Vorliegender Text:
-=-=-=-=-
Der Trump-Triumph lässt nichts Gutes für die anstehenden Wahlen in Europa erahnen. Westliche Demokratien müssen daraus ihre Lehren ziehen, fordert StZ-Chefredakteur Joachim Dorfs.

Chefredaktion: Joachim Dorfs (jd)

Stuttgart - You Can’t Always Get What You Want“ – du kannst nicht immer bekommen, was du willst: Aus welchen Gründen auch immer Donald Trump, der nächste US-Präsident, diesen Rolling-Stones-Hit zur Hymne seiner Kampagne gemacht hat – er gibt das Motto dieser unglaublichen Tage, Wochen und Monate vor. Neben der Auseinandersetzung zwischen rechts und links, zwischen progressiv und konservativ, erlebt die Welt die Trennung in Etablierte und Außenseiter.

 

Die Wähler in den USA haben Trump nach einem unfassbar dreckigen Wahlkampf weder die Kompetenz noch die Urteilskraft für das mächtigste Amt der Welt zugesprochen – wohl aber den unbändigen Willen, es dem „Establishment“ zu zeigen. Den Wandel, den sein Vorgänger Barack Obama versprochen hat, soll nun Trump – auf seine Art – einlösen. Nimmt man seine Ankündigungen für bare Münze – die Abschaffung der Krankenversicherung für alle, den Bau einer Mauer zu Mexiko, das Ende der Klimapolitik und des Freihandels, um nur einige zu nennen –, dann stehen Amerika und der Welt unruhige Zeiten bevor. Nicht nur sind die USA in sich zerrissen, es werden sich auch Gräben auftun in internationalen Beziehungen, auch zu Europa. „Amerika wieder groß machen“ – sein zentrales Wahlversprechen macht die Welt zu einem unsichereren Ort und fügt sich nahtlos ein in die nationalistischen Tendenzen rund um den Globus.
-=-=-=-=-
Gegebene Einträge:
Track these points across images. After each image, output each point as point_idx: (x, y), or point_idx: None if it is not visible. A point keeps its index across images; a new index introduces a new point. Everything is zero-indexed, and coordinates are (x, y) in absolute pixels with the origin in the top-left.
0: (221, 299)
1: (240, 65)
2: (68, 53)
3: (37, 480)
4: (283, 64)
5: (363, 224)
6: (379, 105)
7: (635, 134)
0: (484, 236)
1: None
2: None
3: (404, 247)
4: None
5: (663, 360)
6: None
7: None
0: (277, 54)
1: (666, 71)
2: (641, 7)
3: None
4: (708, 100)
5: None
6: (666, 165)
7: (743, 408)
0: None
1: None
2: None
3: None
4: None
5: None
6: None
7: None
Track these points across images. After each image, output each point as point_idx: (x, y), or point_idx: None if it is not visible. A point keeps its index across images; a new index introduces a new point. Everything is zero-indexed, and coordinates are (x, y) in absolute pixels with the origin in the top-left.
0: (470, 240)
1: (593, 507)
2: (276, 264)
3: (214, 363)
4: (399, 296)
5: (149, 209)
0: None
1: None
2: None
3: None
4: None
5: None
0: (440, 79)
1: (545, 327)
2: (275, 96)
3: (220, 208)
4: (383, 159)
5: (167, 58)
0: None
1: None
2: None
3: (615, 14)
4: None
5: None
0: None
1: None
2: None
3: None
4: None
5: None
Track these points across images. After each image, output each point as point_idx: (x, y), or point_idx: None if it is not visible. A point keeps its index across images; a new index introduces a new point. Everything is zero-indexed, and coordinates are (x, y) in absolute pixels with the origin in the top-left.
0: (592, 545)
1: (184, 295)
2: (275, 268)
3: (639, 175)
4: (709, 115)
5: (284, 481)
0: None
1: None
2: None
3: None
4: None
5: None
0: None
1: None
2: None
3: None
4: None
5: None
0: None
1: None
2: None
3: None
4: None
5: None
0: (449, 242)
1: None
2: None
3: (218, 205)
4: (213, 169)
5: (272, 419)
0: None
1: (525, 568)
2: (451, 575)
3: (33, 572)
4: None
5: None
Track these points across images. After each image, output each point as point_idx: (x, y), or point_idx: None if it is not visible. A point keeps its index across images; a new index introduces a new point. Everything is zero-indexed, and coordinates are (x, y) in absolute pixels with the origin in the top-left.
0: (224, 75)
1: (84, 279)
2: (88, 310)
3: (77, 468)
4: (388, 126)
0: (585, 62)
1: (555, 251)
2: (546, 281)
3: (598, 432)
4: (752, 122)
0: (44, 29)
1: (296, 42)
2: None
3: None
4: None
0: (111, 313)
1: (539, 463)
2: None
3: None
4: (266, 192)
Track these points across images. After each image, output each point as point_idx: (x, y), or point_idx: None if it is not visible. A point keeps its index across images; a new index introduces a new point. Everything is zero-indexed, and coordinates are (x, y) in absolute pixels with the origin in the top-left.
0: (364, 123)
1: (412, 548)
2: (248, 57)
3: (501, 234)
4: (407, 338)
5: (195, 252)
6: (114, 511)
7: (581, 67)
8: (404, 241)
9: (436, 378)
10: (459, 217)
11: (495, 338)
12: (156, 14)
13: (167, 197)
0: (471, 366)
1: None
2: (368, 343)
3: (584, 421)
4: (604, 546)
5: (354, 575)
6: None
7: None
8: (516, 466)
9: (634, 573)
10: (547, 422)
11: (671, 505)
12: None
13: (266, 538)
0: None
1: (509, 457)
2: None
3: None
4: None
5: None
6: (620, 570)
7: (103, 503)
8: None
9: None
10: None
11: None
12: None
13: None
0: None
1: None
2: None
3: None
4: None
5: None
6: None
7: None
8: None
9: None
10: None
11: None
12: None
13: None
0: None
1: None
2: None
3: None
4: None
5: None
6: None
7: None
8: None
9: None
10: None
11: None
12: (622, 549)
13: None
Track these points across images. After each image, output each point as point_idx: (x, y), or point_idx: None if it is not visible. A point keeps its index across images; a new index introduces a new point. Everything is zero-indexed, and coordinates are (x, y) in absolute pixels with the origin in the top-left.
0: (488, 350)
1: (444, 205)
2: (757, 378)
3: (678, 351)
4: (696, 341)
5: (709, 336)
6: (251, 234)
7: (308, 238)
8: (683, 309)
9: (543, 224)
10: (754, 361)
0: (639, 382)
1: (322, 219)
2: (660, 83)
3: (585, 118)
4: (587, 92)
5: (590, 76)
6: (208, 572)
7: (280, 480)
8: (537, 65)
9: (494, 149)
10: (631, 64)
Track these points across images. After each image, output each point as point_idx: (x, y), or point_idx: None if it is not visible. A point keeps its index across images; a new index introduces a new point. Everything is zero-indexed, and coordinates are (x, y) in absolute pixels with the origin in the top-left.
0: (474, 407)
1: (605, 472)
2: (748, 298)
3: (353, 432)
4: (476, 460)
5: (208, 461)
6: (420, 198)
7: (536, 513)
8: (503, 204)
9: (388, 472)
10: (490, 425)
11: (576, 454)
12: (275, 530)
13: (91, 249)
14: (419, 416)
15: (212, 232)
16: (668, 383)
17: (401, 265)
-=-=-=-=-
Anweisungen:
(a) Prüfe, ob diese Aussagen zum Kommentar über Trumps Wahlsieg passen, und antworte jeweils mit Ja oder Nein samt den entscheidenden Worten des Kommentars im genauen Wortlaut: (i) Trump hat einen Hit der Rolling Stones zur Hymne seiner Kampagne gemacht. (ii) Die Wähler haben Trump die Kompetenz für das Amt zugesprochen. (iii) Barack Obama hatte einen Wandel versprochen.
(b) Zähle alle Gegensatzpaare auf, die der Kommentar im Satz mit „erlebt die Welt“ nennt.
(c) Wie lautet Trumps zentrales Wahlversprechen laut dem Kommentar?
Die Einträge haben mit dem Kommentar nichts zu tun.

Lösungen nacheinander:
(a)
(i) Ja: „diesen Rolling-Stones-Hit zur Hymne seiner Kampagne gemacht hat“
(ii) Nein: „weder die Kompetenz noch die Urteilskraft für das mächtigste Amt der Welt zugesprochen“
(iii) Ja: „Den Wandel, den sein Vorgänger Barack Obama versprochen hat“

(b) rechts und links; progressiv und konservativ; Etablierte und Außenseiter

(c) „Amerika wieder groß machen“